Spotify is today adding a new feature to its iOS app that represents the streaming company’s most ambitious move yet to position itself as the go-to music app on connected devices — and in the process entice more people to pay the $9.99 per month required to use the app. It’s launching Spotify Connect, a new button in the app that will let users seamlessly shift Spotify music playing between their handsets and different Wi-Fi-connected devices in the home, starting with audio devices from 10 manufacturers.
Spotify Connect also has a social twist: if you have other Spotify users on your Wi-Fi network, they, too, can take control of the decks through the feature. (But just make sure you only let friends connect to your Wi-Fi whose musical taste won’t clash with yours because Spotify, maybe betraying its benign Scandinavian roots, is relying on a kind of civility code for how this gets used. Adding in any kind of blocking or controlling feature would just “make things needlessly complicated,” Pascal de Mul, Spotify’s global head of hardware partnerships, told me in an interview.)
Ultimately, the aim is for Spotify — now live in 28 countries and with a catalog of 20 million tracks — to become as widespread as possible, and therefore the most convenient music app for consumers to use. “Remember when every music device came with a tape deck or CD player or radio? We would like that ubiquity for Spotify, to be that way on every device,” said de Mul. (He used the word “ubiquitous” a lot.)
But not all platforms are created equal. Spotify Connect is coming out on iOS for iPhone, iPad and iPod touch devices today, and de Mul tells me that the company is working on updates for its Android and desktop apps that will also add the new Spotify Connect feature. But for now there are “no plans” to update its Windows Phone or BlackBerry apps.
How it works
I had a look around Spotify Connect, and it works like this: if you’re listening to some music on your phone, and you come home and want to continue listening but through a bigger sound system, you select the little speaker icon to the right of the music navigation bar. Up pops a screen with a list of devices that are connected to the network. You select the device and the music instantly transfers to playing on that device. Your handset, using the Spotify app, becomes the controller of that music. When the desktop app with Spotify Connect comes out, you can include that in the list and use it to control the music, too. For someone that had to call Sonos support more than once to get her system to work properly (to be fair… we had a tricky analog integration) this is dead simple to use.
For now, the initial list of device makers are Argon, Bang & Olufsen, Denon, Hama, Marantz, Philips, Pioneer, Revo, Teufel and Yamaha, with more brands getting added before the end of the year — basically hardware makers that have built in chips made by companies that have cut deals with Spotify to embed its technology. That list of chipmakers, meanwhile, right now only has two names on it, SMSC (now part of Microchip) and Frontier Silicon, but just as Spotify is talking with more hardware makers, De Mul says he expects that chipmaker list to grow, too. For now, those who are Spotify Connect compatible will include a compatibility badge on their packaging.
So what happens to existing hardware deals?

-------

- [SET TASK]: Please write the next part of the article on Spotify Connect, picking up right after its last line.

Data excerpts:
-------

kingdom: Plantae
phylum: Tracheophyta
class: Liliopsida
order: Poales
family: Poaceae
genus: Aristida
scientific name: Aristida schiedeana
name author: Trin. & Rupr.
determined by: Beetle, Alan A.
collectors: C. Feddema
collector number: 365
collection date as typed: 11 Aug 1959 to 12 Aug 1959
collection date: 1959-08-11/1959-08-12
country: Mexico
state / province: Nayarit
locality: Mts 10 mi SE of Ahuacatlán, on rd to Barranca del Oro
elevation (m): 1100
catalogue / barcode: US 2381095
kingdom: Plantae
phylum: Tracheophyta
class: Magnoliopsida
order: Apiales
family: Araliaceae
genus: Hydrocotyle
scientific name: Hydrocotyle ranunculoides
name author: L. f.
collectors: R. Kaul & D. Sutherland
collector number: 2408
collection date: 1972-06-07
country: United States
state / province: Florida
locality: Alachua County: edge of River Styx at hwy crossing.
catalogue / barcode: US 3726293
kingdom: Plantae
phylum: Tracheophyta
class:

-------

- [THE RESPONSE]:
Spotify Connect is not the company’s first foray into home entertainment systems, but it represents a new chapter in how Spotify wants to be in better control of the experience in the future.
Before today, if you wanted to stream Spotify music in your home, you had a couple of options. One was to buy specific connected hardware that would have made a bespoke integration with Spotify, and you would connect to control those devices using Airplay or Bluetooth. But de Mul notes that this was not ideal.
“Yes, we have made partnerships with a lot of hardware makers, but in taking stock of that, we’ve realized that it’s a time-consuming process that was only getting us into high-end devices, those where device makers felt justified in making the extra investment.”
And besides, he told me, Spotify wants to target users buying devices at all price points, not just the most expensive ones. The other issue, he said, was that updates to these bespoke integrations were not easy. “All that stuff lagged in the innovation cycle,” he said. “Every time we did something new it would take a while for it to come up in new devices.” What this means is that while these existing integrations can continue to be used with Spotify, they won’t work with the Connect service, and they won’t be updated with any other new features, either.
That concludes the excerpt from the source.